DATASET RECORDS:

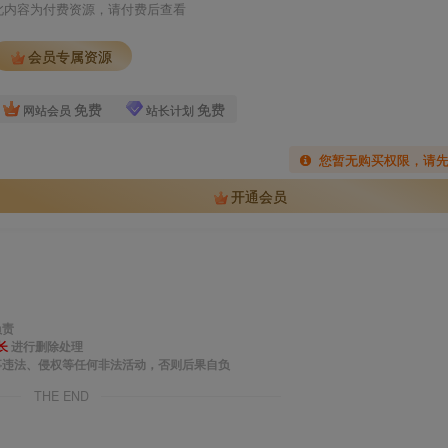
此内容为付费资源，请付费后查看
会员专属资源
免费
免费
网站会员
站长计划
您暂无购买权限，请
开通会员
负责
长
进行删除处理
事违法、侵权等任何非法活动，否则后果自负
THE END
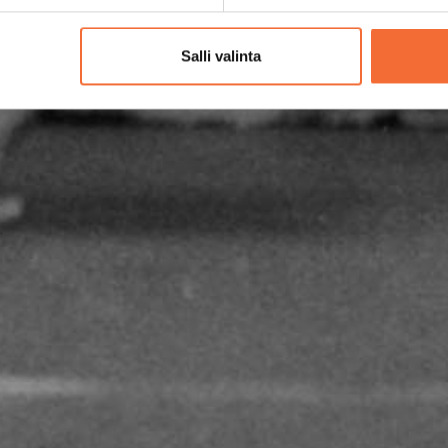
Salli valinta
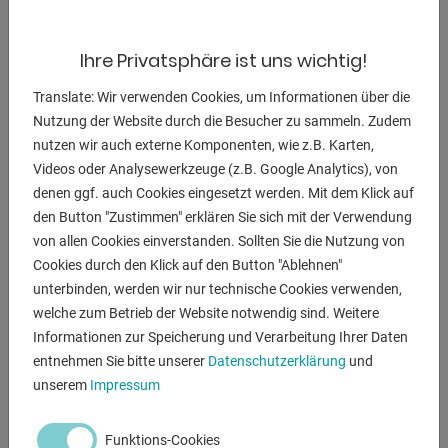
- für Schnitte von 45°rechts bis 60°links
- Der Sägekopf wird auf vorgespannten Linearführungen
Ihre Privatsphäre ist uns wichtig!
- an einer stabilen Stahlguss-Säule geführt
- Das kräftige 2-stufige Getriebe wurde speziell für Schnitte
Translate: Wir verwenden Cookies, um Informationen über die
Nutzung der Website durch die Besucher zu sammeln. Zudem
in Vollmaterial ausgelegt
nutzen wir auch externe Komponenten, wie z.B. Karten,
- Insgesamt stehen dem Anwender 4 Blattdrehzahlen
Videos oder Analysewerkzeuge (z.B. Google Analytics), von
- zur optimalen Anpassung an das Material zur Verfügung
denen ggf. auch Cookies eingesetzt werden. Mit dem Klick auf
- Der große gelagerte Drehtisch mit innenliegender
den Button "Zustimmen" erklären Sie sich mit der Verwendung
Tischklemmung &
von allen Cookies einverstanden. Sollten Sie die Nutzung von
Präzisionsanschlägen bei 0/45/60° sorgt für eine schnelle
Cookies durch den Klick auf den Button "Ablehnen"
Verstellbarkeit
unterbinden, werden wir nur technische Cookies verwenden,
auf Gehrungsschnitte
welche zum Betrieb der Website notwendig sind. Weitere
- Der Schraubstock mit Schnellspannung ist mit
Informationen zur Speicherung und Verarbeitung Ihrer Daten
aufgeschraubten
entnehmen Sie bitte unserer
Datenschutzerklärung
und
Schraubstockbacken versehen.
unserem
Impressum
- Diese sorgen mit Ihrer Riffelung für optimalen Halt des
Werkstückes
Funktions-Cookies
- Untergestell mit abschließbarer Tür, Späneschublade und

TRY IT:
Set down, word for word, only the lines running from the line with "von allen Cookies" to the last line of the listing above. Both of those lines belong in your answer.

YOUR SOLUTION:
von allen Cookies einverstanden. Sollten Sie die Nutzung von
Präzisionsanschlägen bei 0/45/60° sorgt für eine schnelle
Cookies durch den Klick auf den Button "Ablehnen"
Verstellbarkeit
unterbinden, werden wir nur technische Cookies verwenden,
auf Gehrungsschnitte
welche zum Betrieb der Website notwendig sind. Weitere
- Der Schraubstock mit Schnellspannung ist mit
Informationen zur Speicherung und Verarbeitung Ihrer Daten
aufgeschraubten
entnehmen Sie bitte unserer
Datenschutzerklärung
und
Schraubstockbacken versehen.
unserem
Impressum
- Diese sorgen mit Ihrer Riffelung für optimalen Halt des
Werkstückes
Funktions-Cookies
- Untergestell mit abschließbarer Tür, Späneschublade und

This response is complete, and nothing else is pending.